Have you given up on this issue?
I have since run the script on the unifi dream machine se and it runs without issue, so I guess I'll just do that and restart it after reboots and so on.
It's hard to know where to go from here.
What did you find out from adding dstAddr and dstPort to the logs, as well as the output of self.match()?
If select() starts not returning the packets that we're interested in, especially after a period of time, then it could be an issue elsewhere, such as within python or libc.

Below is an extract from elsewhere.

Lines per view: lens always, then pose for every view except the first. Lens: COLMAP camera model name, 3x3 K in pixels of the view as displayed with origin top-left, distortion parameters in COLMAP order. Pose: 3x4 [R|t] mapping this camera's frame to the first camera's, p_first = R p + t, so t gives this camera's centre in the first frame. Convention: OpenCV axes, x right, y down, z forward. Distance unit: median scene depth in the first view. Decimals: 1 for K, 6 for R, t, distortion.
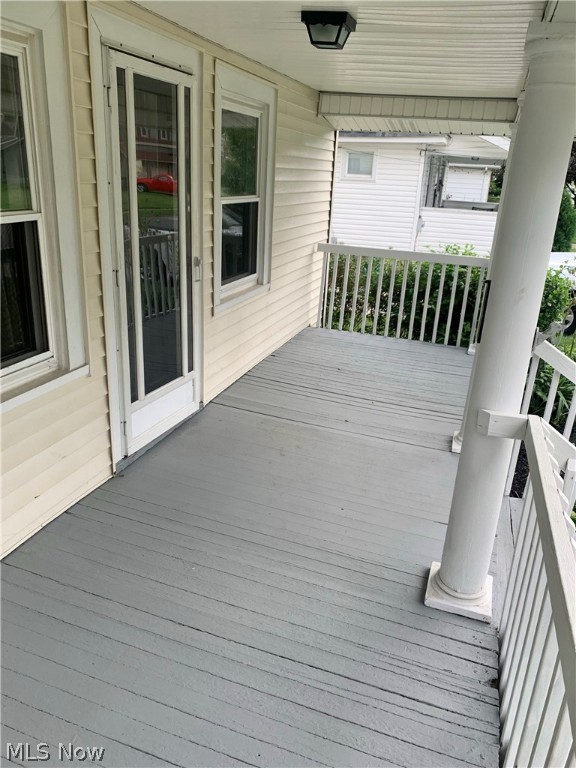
lens RADIAL K [[587.9, 0, 287.3], [0, 587.9, 387.5], [0, 0, 1]] dist [0.042369, -0.059043]
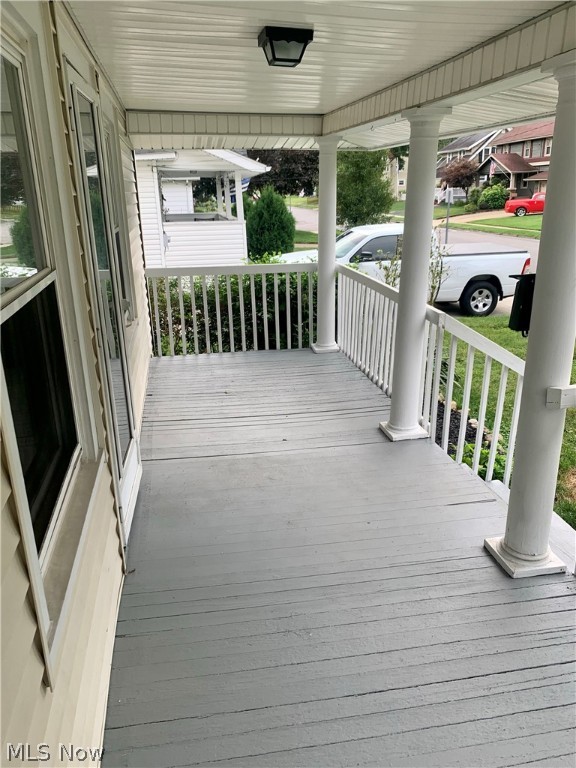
lens RADIAL K [[587.9, 0, 290.5], [0, 587.9, 385.7], [0, 0, 1]] dist [0.042369, -0.059043]
pose [[0.865894, -0.219091, 0.449697, -0.243704], [0.230035, 0.972690, 0.030958, -0.046573], [-0.444198, 0.076640, 0.892645, 0.087516]]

Firstly, thank you kindly for this script. After weeks of fighting with Sonos across vlans, ran the script, and it all worked immediately! 🧡🧡🧡
I saw this comment about having to restart the script regularly. But it suggests every few minutes. My experience is that the script works great for some period of time, maybe 24h or so. Then Sonos stops working, and if I restart the script, Sonos immediately works.
I was running the script with
--foreground
in a terminal, and no errors were generated. I've added--verbose
and I'm logging to a file now. I will try to see what's going on when Sonos stops working.Any other tips on how to debug this?